Primary testicular tumors are rare, accounting for 1%–1.5% of all tumors in men. There are 2 members of primary testicular tumors family: germ cell tumors and sex cord/stromal tumors. Among the sex cord/stromal tumors, LCT is the most common histologic type, representing 1%–3% of all testicular tumors in adults and 0.4%–9% in prepubertal children. LCTs are usually unilateral. Origin from testicular Leydig cells is demonstrable in most cases, but rarely they may originate from the epididymis. Although these tumors arise at any age, they affects mostly men between 20 and 60 years old. The etiology of LCT remains unclear and seems to be heterogeneous. The genetic risk factors for LCT in adult and child were different. Activating mutation in the guanine nucleotide binding protein α gene is a cause of adult LCT, by driving tumor development and sometimes causing hyperactivity of the testosterone biosynthetic pathway.

LCT is presenting as a potentially malignant testicular mass with or without endocrine abnormalities such as loss of libido and gynecomastia. According to the review by Efthimiou et al., 480 cases of LCT have been reported in the English literature and 29.2% of them are presented as testicular mass and in 12.5% of the cases the main symptom was gynecomastia. The mechanism of hormonal disorders is probably the high secretion of testosterone and estrogens by the tumor. About 10% cases of LCT are malignancy. Several authors suggested that 5 clinical features allow the identification of malignant LCT, including presence of endocrine changes, older patients (more than 40 years), tumor size greater than 5 cm, infiltrative margins, and areas of hemorrhage and necrosis extending beyond testicular parenchyma. In our current report, the tumor was 2 × 3.5 cm in size involving the half of the right testis, also the patient did not present with any endocrine changes and there are no possitive surgical margins and no area of hemorrhage and necrosis were presented, so only 1 feature (patient's age) was consistent with the above criteria.
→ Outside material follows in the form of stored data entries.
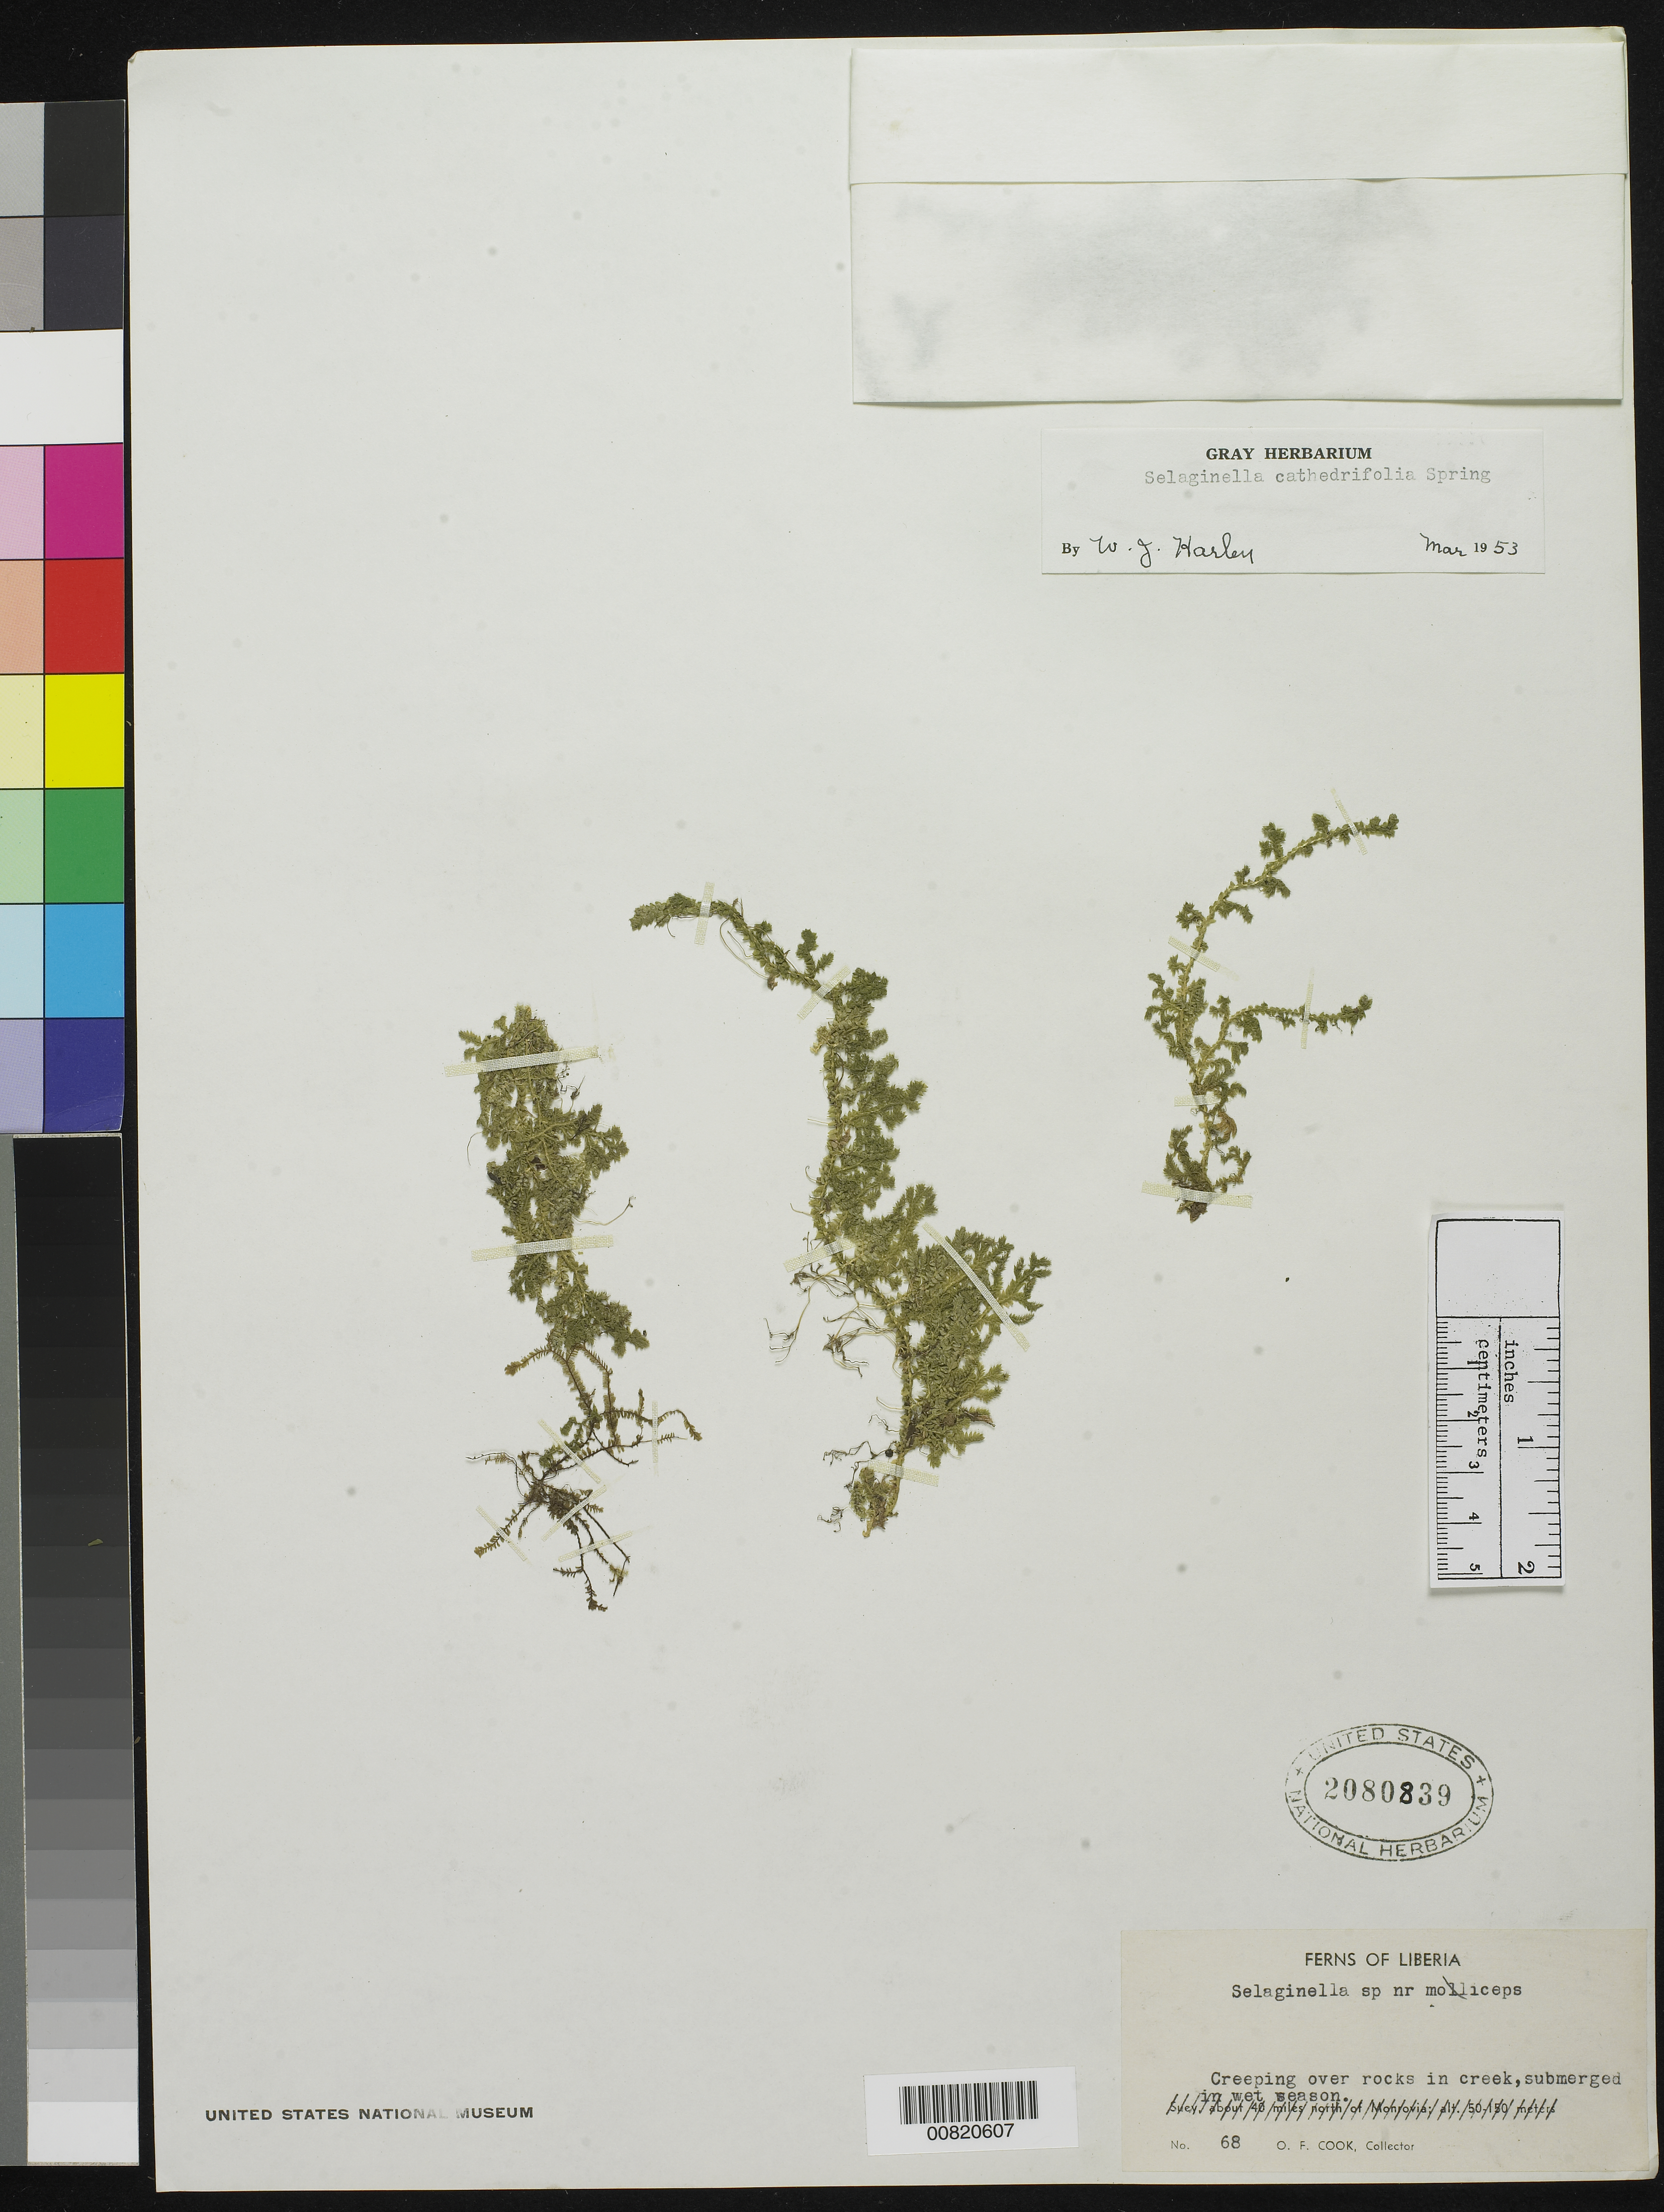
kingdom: Plantae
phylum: Tracheophyta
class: Lycopodiopsida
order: Selaginellales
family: Selaginellaceae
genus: Selaginella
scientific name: Selaginella cathedrifolia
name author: Spring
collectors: O. F. Cook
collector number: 68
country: Liberia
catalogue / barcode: US 2080839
LCT arises from the interstitial cells of Leydig adjacent to the seminiferous tubules. Histological and immunohistochemical findings are crucial for the diagnosis of LCT. Histologically, LCT is characterized by the proliferation of large polygonal tumor cells with granular eosinophilic cytoplasms and prominent nucleoli arranged in sheets pattern. Immunologically, LCT is associated with an almost uniformly positive expression for inhibin and Melan-A. The expression of calretinin and vimentin varies. In contrast, LCT is distinguished from germ cell tumors by the negative immunostaining with lactate dehydrogenase (LDH), AFP, and HCG., In the presented case, the tumor cells were positive for inhibin and negative for pan-cytokeratin, calretinin and sinaptophysin.

Surgical orchiectomy the elected treatment decision for both benign and malignant LCT. Metastatic LCT responds poorly to additional systemic chemotherapy or radiation. Regular long-term follow-up with endocrine profile and imaging investigations repeated periodically, are recommended to exclude recurrence or metastasis. In our current case report, the 6-th mounth postoperatively CT scan shows no local reccurence and absence of distant metastases.

Conclusion

Leydig cell tumors are uncommon neoplasms arising from gonadal stroma. In Leydig cell tumors orchiectomy is the golden standart therapeutic decision. In the absence of any sign of malignancy, long-term follow-up is necessary to exclude recurrence or metastasis and also the endocrine profile and imaging investigations need to be repeated periodically. In addition, in our case we described the state-of-art management of this rare tumor.

Declaration of competing interest

The authors declare that they have no competing interests.